8 thoughts on “Hating Change: Hate the Wind

  1. Change IS hard, even good change takes away the known and substitutes unknown. Known usually feels more comfortable, less threatening — even if it isn’t.
    And yes, I identify so much with the “not enough time.” In my perfect world, change would happen slowly, I would adapt slowly, and always be stretching a bit, but never close to the breaking point. Not real life, change is often dramatic. But even when there is time enough to adapt, there is often hesitation. “Is it better over there? I don;t like it much here, but what if it’s worse over there?” And when I eventually turn the corner, I often LIKE what I discover.
    The idea of stagnating and never changing doesn’t sound too appealing, so it seems as if the opportunity for change would be OK. It seldom feels OK though, until you look back and see you are through the hard part and you made it in one piece..

    • If we called it “stagnation stop” instead of change, it might seem more appealing. But change demands changes of others. If you want to change, you bring your friends and family into it.

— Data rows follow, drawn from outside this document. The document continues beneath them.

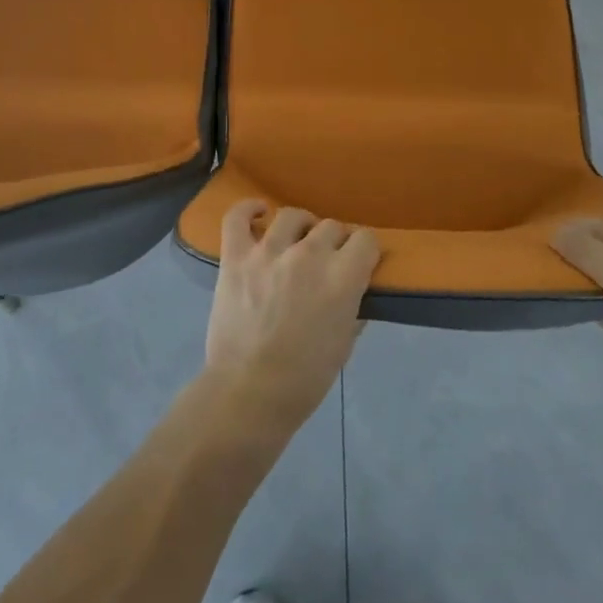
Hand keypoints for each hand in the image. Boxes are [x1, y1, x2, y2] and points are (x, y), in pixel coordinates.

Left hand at [202, 201, 380, 434]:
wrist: (249, 394)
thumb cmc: (304, 379)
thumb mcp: (344, 345)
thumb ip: (352, 309)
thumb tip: (352, 290)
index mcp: (342, 277)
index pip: (366, 239)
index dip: (365, 251)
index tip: (360, 263)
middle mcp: (308, 254)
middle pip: (331, 227)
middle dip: (335, 243)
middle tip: (327, 262)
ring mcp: (268, 252)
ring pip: (293, 216)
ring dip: (301, 227)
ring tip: (298, 240)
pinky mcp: (236, 256)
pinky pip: (238, 217)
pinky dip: (248, 209)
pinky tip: (259, 212)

And they may not like it, so they sabotage you in ever so subtle ways. Change demands courage, too.

  2. Great insight. Change brings fear and with it, sometimes, paralysis. Baby steps help me…….thanks for the good energy this post brings 🙂

  3. Quinn, I could not find where you email is to send you a question so I will ask you in this forum. sorry I took a class from you at PVCC and we did some mixed media work. Could you tell me the kind of paper you used for our “tape books”? I really thought the class was fun and I would like to make another book, but couldn’t remember what kind of paper you used. I thought it was Hammermill, but when I looked at that paper it just looked like copy paper. Thanks for any info you can give. Have a wonderful day!

    • Hi Cindy–I’ve answered you more completely in an email, but the short answer is that Canson and Strathmore make good paper for this project. Use 90-lb or anything over 244 gsm and you’ll get good results!

  4. Wow Quinn. Its a grey, dark Monday morning in Ireland. I awake knowing today is the day I implement huge changes. I meditate before I rise to try to centre myself and connect to “the white light”. I get my breakfast, open my emails – and here is your post!! Thank you for this serendipitous coincidence.
    I’ve been experiencing all you describe. And along with it, that little voice that shouts out from deep inside “what will become of me?”
    “the winds of change are blowing wild and free – you ain’t seen nothing of me yet” ( Bob Dylan)

    • What will become of you is that making decisions from a grounded space will allow you to use the part of you that is wise. You will prepare yourself and make good decisions. That’s the joy of preparing instead of panicking. I believe in serendipity, and I’m glad I could be in yours!